[Provided information]
---------------

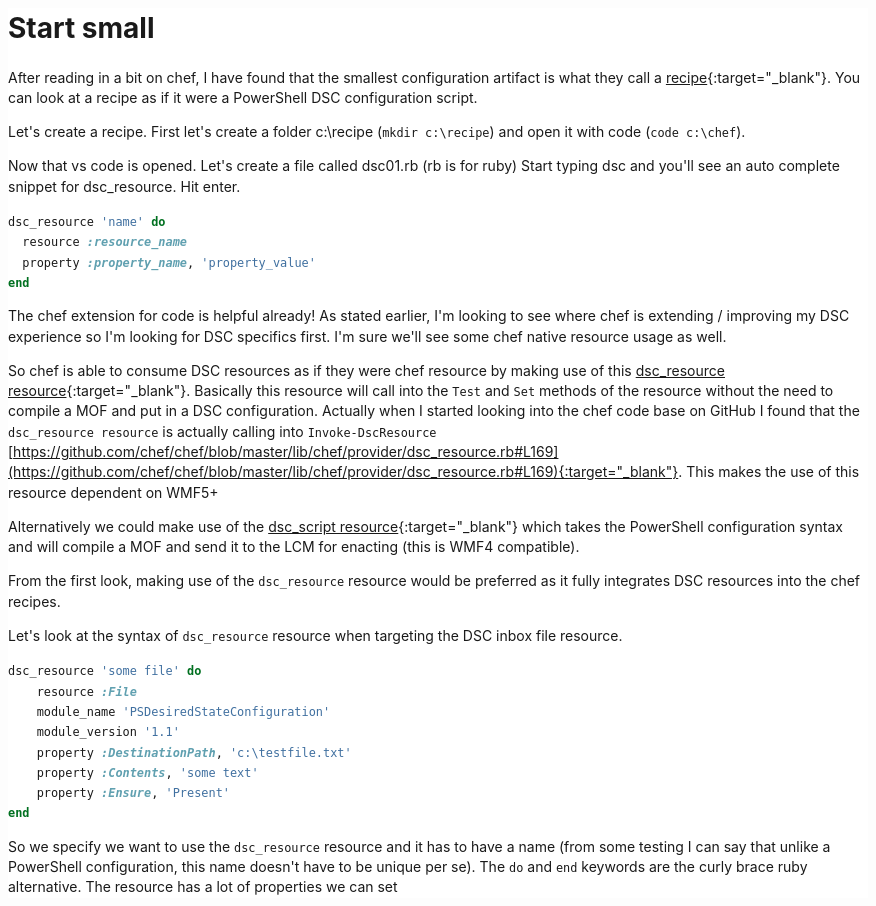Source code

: # Start small

After reading in a bit on chef, I have found that the smallest configuration artifact is what they call a [recipe](https://docs.chef.io/recipes.html){:target="_blank"}. You can look at a recipe as if it were a PowerShell DSC configuration script.

Let's create a recipe. First let's create a folder c:\recipe (```mkdir c:\recipe```)  and open it with code (```code c:\chef```).

Now that vs code is opened. Let's create a file called dsc01.rb (rb is for ruby)
Start typing dsc and you'll see an auto complete snippet for dsc_resource. Hit enter.

```ruby
dsc_resource 'name' do
  resource :resource_name
  property :property_name, 'property_value'
end
```

The chef extension for code is helpful already! As stated earlier, I'm looking to see where chef is extending / improving my DSC experience so I'm looking for DSC specifics first. I'm sure we'll see some chef native resource usage as well.

So chef is able to consume DSC resources as if they were chef resource by making use of this [dsc_resource resource](https://docs.chef.io/resource_dsc_resource.html){:target="_blank"}. Basically this resource will call into the ```Test``` and ```Set``` methods of the resource without the need to compile a MOF and put in a DSC configuration. Actually when I started looking into the chef code base on GitHub I found that the ```dsc_resource resource``` is actually calling into ```Invoke-DscResource``` [https://github.com/chef/chef/blob/master/lib/chef/provider/dsc_resource.rb#L169](https://github.com/chef/chef/blob/master/lib/chef/provider/dsc_resource.rb#L169){:target="_blank"}. This makes the use of this resource dependent on WMF5+

Alternatively we could make use of the [dsc_script resource](https://docs.chef.io/resource_dsc_script.html){:target="_blank"} which takes the PowerShell configuration syntax and will compile a MOF and send it to the LCM for enacting (this is WMF4 compatible).

From the first look, making use of the ```dsc_resource``` resource would be preferred as it fully integrates DSC resources into the chef recipes.

Let's look at the syntax of ```dsc_resource``` resource when targeting the DSC inbox file resource.

```ruby
dsc_resource 'some file' do
    resource :File
    module_name 'PSDesiredStateConfiguration'
    module_version '1.1'
    property :DestinationPath, 'c:\testfile.txt'
    property :Contents, 'some text'
    property :Ensure, 'Present'
end
```

So we specify we want to use the ```dsc_resource``` resource and it has to have a name (from some testing I can say that unlike a PowerShell configuration, this name doesn't have to be unique per se). The ```do``` and ```end``` keywords are the curly brace ruby alternative. The resource has a lot of properties we can set
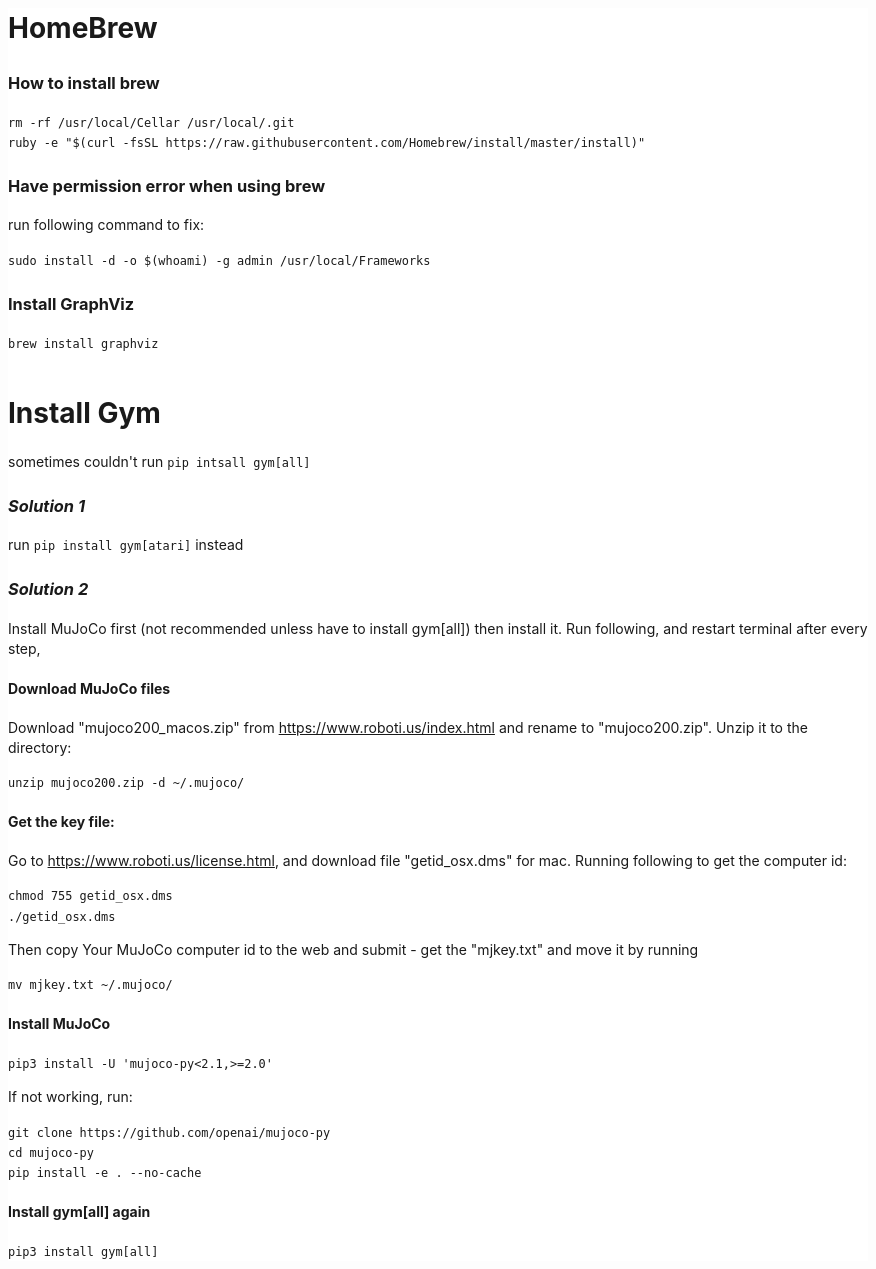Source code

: 
# **HomeBrew**

### How to install brew
```
rm -rf /usr/local/Cellar /usr/local/.git
ruby -e "$(curl -fsSL https://raw.githubusercontent.com/Homebrew/install/master/install)"
```
### Have permission error when using brew

run following command to fix:
```
sudo install -d -o $(whoami) -g admin /usr/local/Frameworks
```
### Install GraphViz

```
brew install graphviz
```
# **Install Gym**
sometimes couldn't run `pip intsall gym[all]`

### *Solution 1*
run `pip install gym[atari]` instead

### *Solution 2*
Install MuJoCo first (not recommended unless have to install gym[all]) then install it. Run following, and restart terminal after every step, 

#### Download MuJoCo files
Download "mujoco200_macos.zip" from https://www.roboti.us/index.html and rename to "mujoco200.zip".
Unzip it to the directory:
```
unzip mujoco200.zip -d ~/.mujoco/
```
#### Get the key file:

Go to https://www.roboti.us/license.html, and download file "getid_osx.dms" for mac.
Running following to get the computer id:
```
chmod 755 getid_osx.dms
./getid_osx.dms
```
Then copy Your MuJoCo computer id to the web and submit - get the "mjkey.txt" and move it by running
```
mv mjkey.txt ~/.mujoco/
```
#### Install MuJoCo
```
pip3 install -U 'mujoco-py<2.1,>=2.0'
```
If not working, run:
```
git clone https://github.com/openai/mujoco-py
cd mujoco-py
pip install -e . --no-cache
```
#### Install gym[all] again
```
pip3 install gym[all]
```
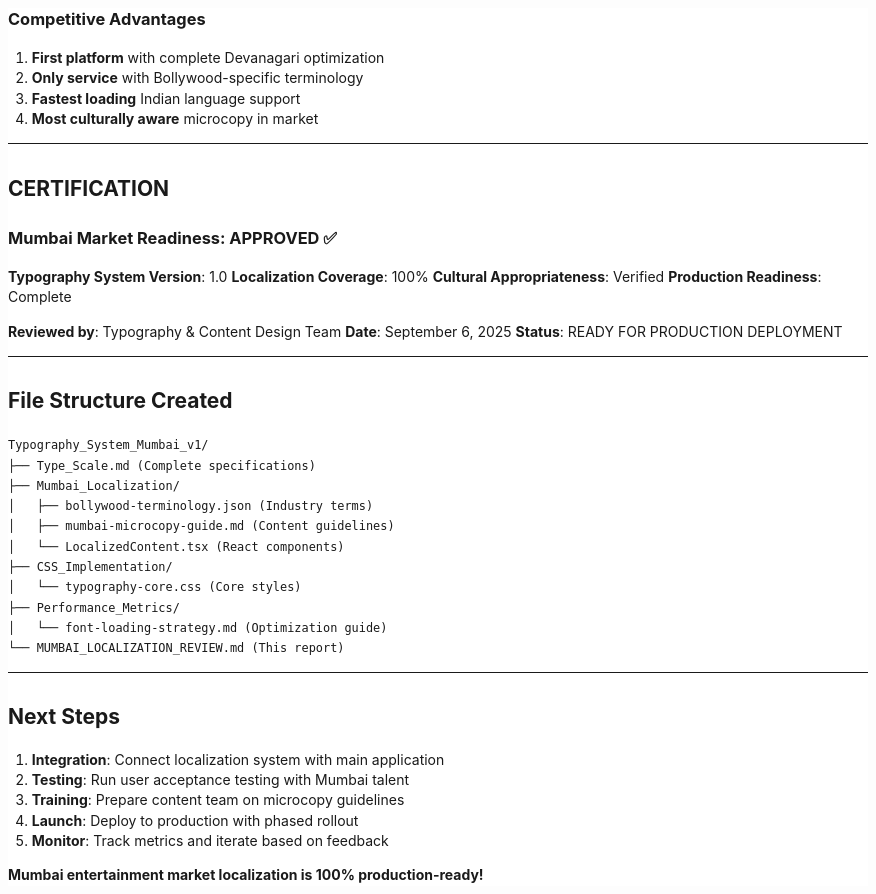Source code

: ### Competitive Advantages
1. **First platform** with complete Devanagari optimization
2. **Only service** with Bollywood-specific terminology
3. **Fastest loading** Indian language support
4. **Most culturally aware** microcopy in market

---

## CERTIFICATION

### Mumbai Market Readiness: APPROVED ✅

**Typography System Version**: 1.0
**Localization Coverage**: 100%
**Cultural Appropriateness**: Verified
**Production Readiness**: Complete

**Reviewed by**: Typography & Content Design Team
**Date**: September 6, 2025
**Status**: READY FOR PRODUCTION DEPLOYMENT

---

## File Structure Created

```
Typography_System_Mumbai_v1/
├── Type_Scale.md (Complete specifications)
├── Mumbai_Localization/
│   ├── bollywood-terminology.json (Industry terms)
│   ├── mumbai-microcopy-guide.md (Content guidelines)
│   └── LocalizedContent.tsx (React components)
├── CSS_Implementation/
│   └── typography-core.css (Core styles)
├── Performance_Metrics/
│   └── font-loading-strategy.md (Optimization guide)
└── MUMBAI_LOCALIZATION_REVIEW.md (This report)
```

---

## Next Steps

1. **Integration**: Connect localization system with main application
2. **Testing**: Run user acceptance testing with Mumbai talent
3. **Training**: Prepare content team on microcopy guidelines
4. **Launch**: Deploy to production with phased rollout
5. **Monitor**: Track metrics and iterate based on feedback

**Mumbai entertainment market localization is 100% production-ready!**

---------------

[Requirement] Restate every line of the listing exactly. Pictures are not part of the copy.

[Finished exercise]
Source code

: # Start small

After reading in a bit on chef, I have found that the smallest configuration artifact is what they call a [recipe](https://docs.chef.io/recipes.html){:target="_blank"}. You can look at a recipe as if it were a PowerShell DSC configuration script.

Let's create a recipe. First let's create a folder c:\recipe (```mkdir c:\recipe```)  and open it with code (```code c:\chef```).

Now that vs code is opened. Let's create a file called dsc01.rb (rb is for ruby)
Start typing dsc and you'll see an auto complete snippet for dsc_resource. Hit enter.

```ruby
dsc_resource 'name' do
  resource :resource_name
  property :property_name, 'property_value'
end
```

The chef extension for code is helpful already! As stated earlier, I'm looking to see where chef is extending / improving my DSC experience so I'm looking for DSC specifics first. I'm sure we'll see some chef native resource usage as well.

So chef is able to consume DSC resources as if they were chef resource by making use of this [dsc_resource resource](https://docs.chef.io/resource_dsc_resource.html){:target="_blank"}. Basically this resource will call into the ```Test``` and ```Set``` methods of the resource without the need to compile a MOF and put in a DSC configuration. Actually when I started looking into the chef code base on GitHub I found that the ```dsc_resource resource``` is actually calling into ```Invoke-DscResource``` [https://github.com/chef/chef/blob/master/lib/chef/provider/dsc_resource.rb#L169](https://github.com/chef/chef/blob/master/lib/chef/provider/dsc_resource.rb#L169){:target="_blank"}. This makes the use of this resource dependent on WMF5+

Alternatively we could make use of the [dsc_script resource](https://docs.chef.io/resource_dsc_script.html){:target="_blank"} which takes the PowerShell configuration syntax and will compile a MOF and send it to the LCM for enacting (this is WMF4 compatible).

From the first look, making use of the ```dsc_resource``` resource would be preferred as it fully integrates DSC resources into the chef recipes.

Let's look at the syntax of ```dsc_resource``` resource when targeting the DSC inbox file resource.

```ruby
dsc_resource 'some file' do
    resource :File
    module_name 'PSDesiredStateConfiguration'
    module_version '1.1'
    property :DestinationPath, 'c:\testfile.txt'
    property :Contents, 'some text'
    property :Ensure, 'Present'
end
```

So we specify we want to use the ```dsc_resource``` resource and it has to have a name (from some testing I can say that unlike a PowerShell configuration, this name doesn't have to be unique per se). The ```do``` and ```end``` keywords are the curly brace ruby alternative. The resource has a lot of properties we can set
Source code

: 
# **HomeBrew**

### How to install brew
```
rm -rf /usr/local/Cellar /usr/local/.git
ruby -e "$(curl -fsSL https://raw.githubusercontent.com/Homebrew/install/master/install)"
```
### Have permission error when using brew

run following command to fix:
```
sudo install -d -o $(whoami) -g admin /usr/local/Frameworks
```
### Install GraphViz

```
brew install graphviz
```
# **Install Gym**
sometimes couldn't run `pip intsall gym[all]`

### *Solution 1*
run `pip install gym[atari]` instead

### *Solution 2*
Install MuJoCo first (not recommended unless have to install gym[all]) then install it. Run following, and restart terminal after every step, 

#### Download MuJoCo files
Download "mujoco200_macos.zip" from https://www.roboti.us/index.html and rename to "mujoco200.zip".
Unzip it to the directory:
```
unzip mujoco200.zip -d ~/.mujoco/
```
#### Get the key file:

Go to https://www.roboti.us/license.html, and download file "getid_osx.dms" for mac.
Running following to get the computer id:
```
chmod 755 getid_osx.dms
./getid_osx.dms
```
Then copy Your MuJoCo computer id to the web and submit - get the "mjkey.txt" and move it by running
```
mv mjkey.txt ~/.mujoco/
```
#### Install MuJoCo
```
pip3 install -U 'mujoco-py<2.1,>=2.0'
```
If not working, run:
```
git clone https://github.com/openai/mujoco-py
cd mujoco-py
pip install -e . --no-cache
```
#### Install gym[all] again
```
pip3 install gym[all]
```
Source code

: ### Competitive Advantages
1. **First platform** with complete Devanagari optimization
2. **Only service** with Bollywood-specific terminology
3. **Fastest loading** Indian language support
4. **Most culturally aware** microcopy in market

---

## CERTIFICATION

### Mumbai Market Readiness: APPROVED ✅

**Typography System Version**: 1.0
**Localization Coverage**: 100%
**Cultural Appropriateness**: Verified
**Production Readiness**: Complete

**Reviewed by**: Typography & Content Design Team
**Date**: September 6, 2025
**Status**: READY FOR PRODUCTION DEPLOYMENT

---

## File Structure Created

```
Typography_System_Mumbai_v1/
├── Type_Scale.md (Complete specifications)
├── Mumbai_Localization/
│   ├── bollywood-terminology.json (Industry terms)
│   ├── mumbai-microcopy-guide.md (Content guidelines)
│   └── LocalizedContent.tsx (React components)
├── CSS_Implementation/
│   └── typography-core.css (Core styles)
├── Performance_Metrics/
│   └── font-loading-strategy.md (Optimization guide)
└── MUMBAI_LOCALIZATION_REVIEW.md (This report)
```

---

## Next Steps

1. **Integration**: Connect localization system with main application
2. **Testing**: Run user acceptance testing with Mumbai talent
3. **Training**: Prepare content team on microcopy guidelines
4. **Launch**: Deploy to production with phased rollout
5. **Monitor**: Track metrics and iterate based on feedback

**Mumbai entertainment market localization is 100% production-ready!**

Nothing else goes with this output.